Treasury yields mostly rose on Thursday, with the 2- and 10-year rates at some of their highest levels of the year, as the U.S. unveiled new sanctions against Russia and investors continued to assess remarks by Federal Reserve officials on the need for further rate increases.

What are yields doing?

The yield on the 10-year Treasury note
TMUBMUSD10Y,
2.360%

rose 2 basis points to 2.34% from 2.32% at 3 p.m. Eastern on Wednesday. The yield is up 11 of the past 14 trading days, and is at its second-highest level this year.

The yield on the 2-year Treasury note
TMUBMUSD02Y,
2.134%

advanced less than 1 basis point to 2.122% from 2.113% on Wednesday afternoon. The yield is up 14 of the past 17 trading days.

The 30-year Treasury bond yield
TMUBMUSD30Y,
2.526%

declined 1 basis point to 2.51% from 2.52% late Wednesday. It’s down 8.2 basis points over the last two trading days, the largest two-day decline since March 4, based on 3 p.m. levels, according to Dow Jones Market Data.

What’s driving the market?

Biden met with leaders of the North Atlantic Treaty Organization on Thursday for the first in a series of meetings with European allies and other world leaders responding to Russia’s Feb. 24 invasion of Ukraine. Biden called for Russia to be expelled from the Group of Twenty forum of the world’s largest economies, as his administration rolled out more sanctions against Vladimir Putin’s country.

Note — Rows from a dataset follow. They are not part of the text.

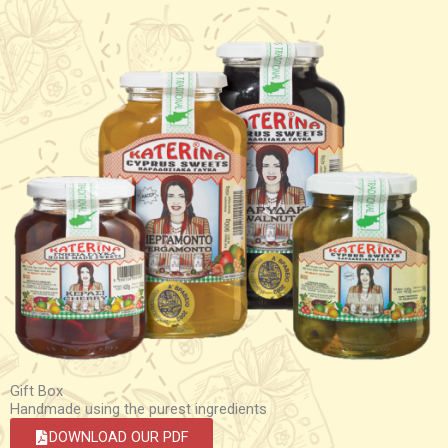
Gift Box
Handmade using the purest ingredients
DOWNLOAD OUR PDF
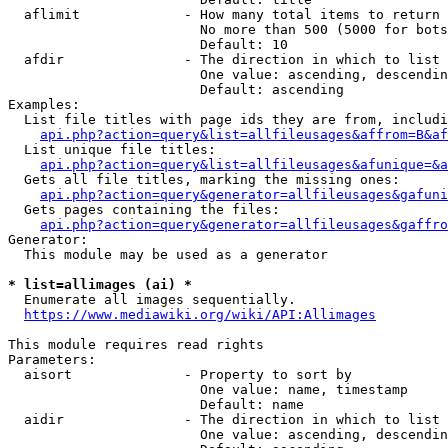
  aflimit             - How many total items to return

                        No more than 500 (5000 for bots
                        Default: 10

  afdir               - The direction in which to list

                        One value: ascending, descendin
                        Default: ascending

Examples:

  List file titles with page ids they are from, includi
api.php?action=query&list=allfileusages&affrom=B&af
  List unique file titles:

api.php?action=query&list=allfileusages&afunique=&a
  Gets all file titles, marking the missing ones:

api.php?action=query&generator=allfileusages&gafuni
  Gets pages containing the files:

api.php?action=query&generator=allfileusages&gaffro
Generator:

  This module may be used as a generator

* list=allimages (ai) *
  Enumerate all images sequentially.

https://www.mediawiki.org/wiki/API:Allimages
This module requires read rights

Parameters:

  aisort              - Property to sort by

                        One value: name, timestamp

                        Default: name

  aidir               - The direction in which to list

                        One value: ascending, descendin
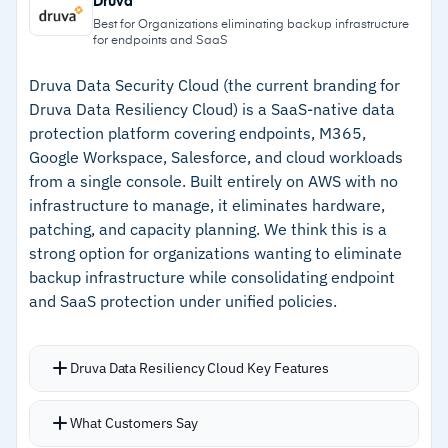
Druva
from backup appliances during outages
Mandatory two-factor authentication, not
Best for Organizations eliminating backup infrastructure
for endpoints and SaaS
optional
–
Automated screenshot verification confirms
Multi-tenant dashboard lets MSPs monitor
every backup is bootable
Druva Data Security Cloud (the current branding for
Druva Data Resiliency Cloud) is a SaaS-native data
multiple devices and clients from one view
–
Immutable cloud storage with auto-restore
protection platform covering endpoints, M365,
prevents ransomware from destroying
Google Workspace, Salesforce, and cloud workloads
backups
from a single console. Built entirely on AWS with no
infrastructure to manage, it eliminates hardware,
–
Direct 24/7 technical support without tiered
patching, and capacity planning. We think this is a
escalation
strong option for organizations wanting to eliminate
backup infrastructure while consolidating endpoint
and SaaS protection under unified policies.
Cautions
–
Users report local storage fills up quickly
Druva Data Resiliency Cloud Key Features
without careful retention policy tuning
–
Reviews note the interface feels complex
Runs entirely as SaaS with no hardware to
What Customers Say
when configuring advanced settings across
manage and no agents to maintain across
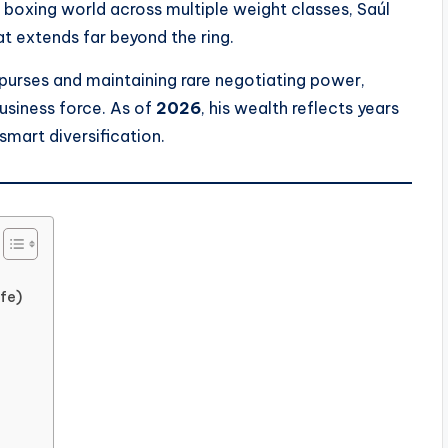
boxing world across multiple weight classes, Saúl
at extends far beyond the ring.
urses and maintaining rare negotiating power,
usiness force. As of
2026
, his wealth reflects years
smart diversification.
fe)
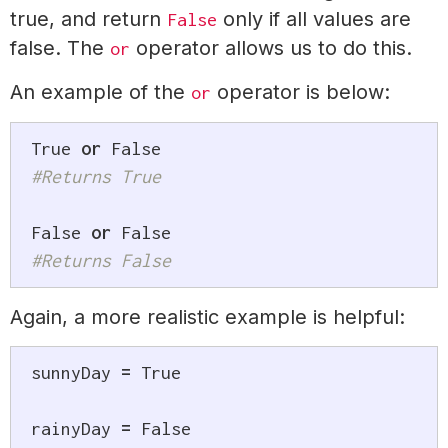
true, and return
only if all values are
False
false. The
operator allows us to do this.
or
An example of the
operator is below:
or
True
or
False
#Returns True
False
or
False
#Returns False
Again, a more realistic example is helpful:
sunnyDay 
=
True
rainyDay 
=
False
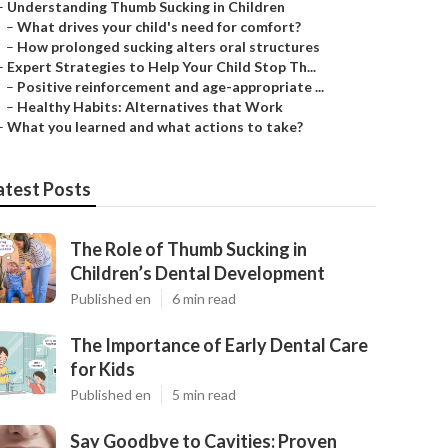
–
Understanding Thumb Sucking in Children
–
What drives your child's need for comfort?
–
How prolonged sucking alters oral structures
–
Expert Strategies to Help Your Child Stop Th...
–
Positive reinforcement and age-appropriate ...
–
Healthy Habits: Alternatives that Work
–
What you learned and what actions to take?
atest Posts
The Role of Thumb Sucking in
Children’s Dental Development
Published en
6 min read
The Importance of Early Dental Care
for Kids
Published en
5 min read
Say Goodbye to Cavities: Proven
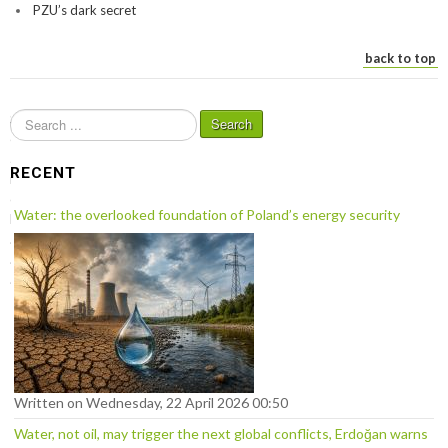
PZU’s dark secret
back to top
S
Search
e
a
RECENT
r
c
Water: the overlooked foundation of Poland’s energy security
h
.
.
.
Written on Wednesday, 22 April 2026 00:50
Water, not oil, may trigger the next global conflicts, Erdoğan warns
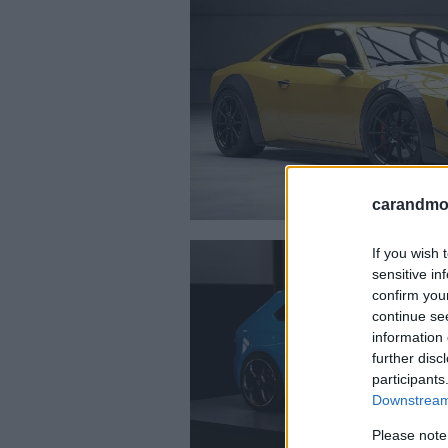
carandmot
If you wish 
sensitive in
confirm you
continue se
information 
further disc
participants
Downstream 
Please note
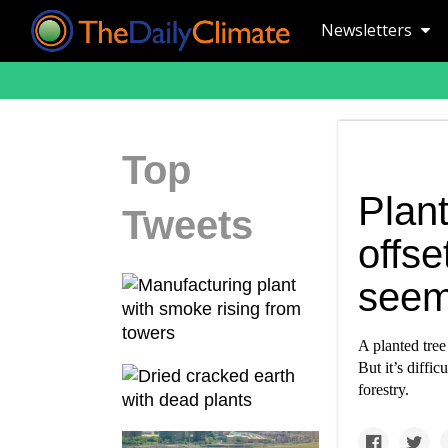
Newsletters
Top
Plant
Tweets
offset
see
A planted tree
But it’s diffi
forestry.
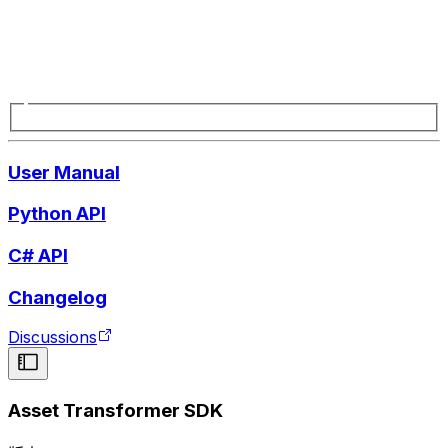
User Manual
Python API
C# API
Changelog
Discussions
Asset Transformer SDK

Russia’s invasion and the resulting sanctions have helped fuel a surge in commodity prices that are adding to inflation worries while also raising concerns about the outlook for economic growth.

Meanwhile this week, Federal Reserve officials underscored the prospect of raising benchmark interest rates at an even faster pace than they signaled after last week’s policy meeting. On Monday, Fed Chairman Jerome Powell said the Fed could move rates up by more than a quarter point at future meetings if deemed necessary.

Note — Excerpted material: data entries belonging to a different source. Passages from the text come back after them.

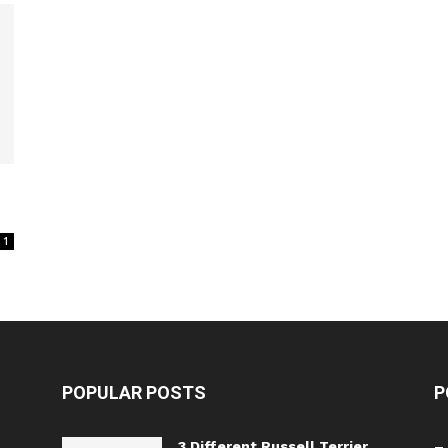
1
POPULAR POSTS
P
3 Different Russell Terrier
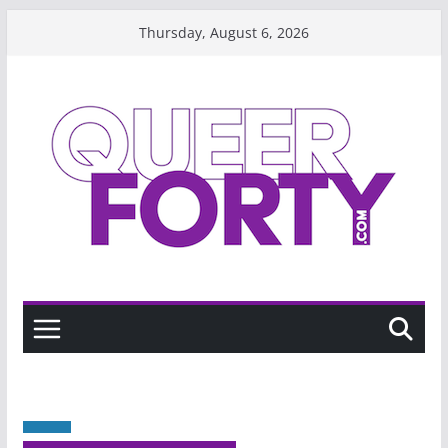
Skip
Thursday, August 6, 2026
to
content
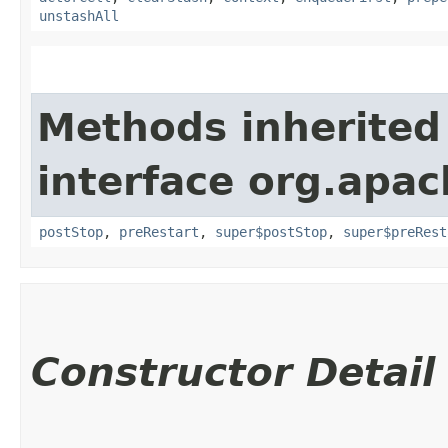
unstashAll
Methods inherited
interface org.apac
postStop
,
preRestart
,
super$postStop
,
super$preRest
Constructor Detail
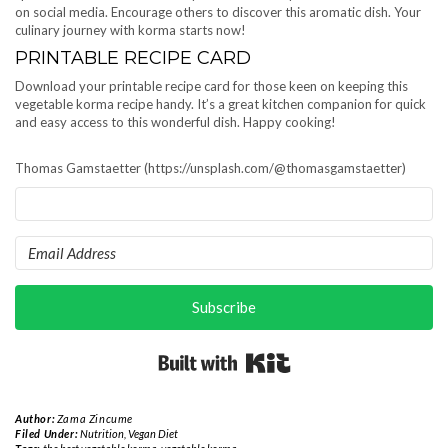
on social media. Encourage others to discover this aromatic dish. Your
culinary journey with korma starts now!
PRINTABLE RECIPE CARD
Download your printable recipe card for those keen on keeping this
vegetable korma recipe handy. It’s a great kitchen companion for quick
and easy access to this wonderful dish. Happy cooking!
Thomas Gamstaetter (https://unsplash.com/@thomasgamstaetter)
Subscribe
Built with Kit
Author:
Zama Zincume
Filed Under:
Nutrition
,
Vegan Diet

On Wednesday, San Francisco President Mary Daly said “everything is on the table” for the central bank’s May meeting, including a half percentage point rate rise and an announcement about the plan to shrink the Fed’s nearly $9 trillion balance sheet. Cleveland Fed President Loretta Mester said the Fed could continue “front-loading” rate hikes in the first half of the year and start reducing its portfolio at the same time, without causing market disruptions.

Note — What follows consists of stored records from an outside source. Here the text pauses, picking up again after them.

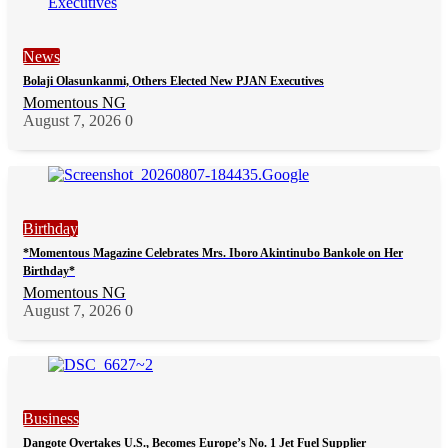
News
Bolaji Olasunkanmi, Others Elected New PJAN Executives
Momentous NG
August 7, 2026
0
Birthday
*Momentous Magazine Celebrates Mrs. Iboro Akintinubo Bankole on Her
Birthday*
Momentous NG
August 7, 2026
0
Business
Dangote Overtakes U.S., Becomes Europe’s No. 1 Jet Fuel Supplier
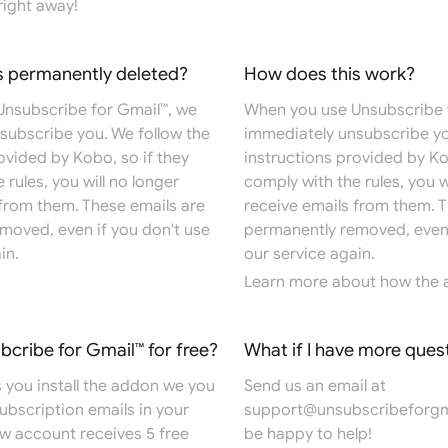
right away!
s permanently deleted?
How does this work?
nsubscribe for Gmail™, we
When you use Unsubscribe 
subscribe you. We follow the
immediately unsubscribe yo
ovided by Kobo, so if they
instructions provided by Ko
 rules, you will no longer
comply with the rules, you w
 from them. These emails are
receive emails from them. T
moved, even if you don't use
permanently removed, even 
in.
our service again.
Learn more
about how the 
ubcribe for Gmail™ for free?
What if I have more ques
 you install the addon we you
Send us an email at
 subscription emails in your
support@unsubscribeforgm
ew account receives 5 free
be happy to help!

On Thursday, Chicago Fed President Charles Evans said he expects the equivalent of six more 25 basis point increases in the central bank’s policy interest rate by year-end and three more next year. Those increases would put the Fed funds rate in a range of 2.75% to 3% by the end of 2023.

In data releases Thursday, initial jobless benefit claims fell by 28,000 to 187,000 in the week ended March 19; that’s the lowest level since September 1969. U.S. durable-goods orders dropped 2.2% in February. And S&P Global’s March manufacturing and services purchasing managers index readings rose to 58.5 and 58.9, respectively.

What do analysts say?

“This Fed cycle has been very unusual in that the market has been able to price a complete hiking cycle — including high probabilities of 50bp hikes, a large quantitative tightening (QT) program, and three rate cuts beyond 2023 — almost all before the first hike was even delivered,” said B. of A. Securities rate strategist Ralph Axel. “In our view, this implies that much of the market impact should now be baked in.”

“The current level of 2-10 slope was reached only after about three years of hikes during the 2015-18 cycle,” he wrote in a note. “As a result, we believe investors should not be looking at the Fed delivery of hikes and QT as the main market-movers for this year, whether it’s rate levels, curve slope, swap spreads or even other asset classes. Instead, we believe the evolving inflation outlook — in either direction — will be the main driver as will expectations around soft-landing vs hard-landing.”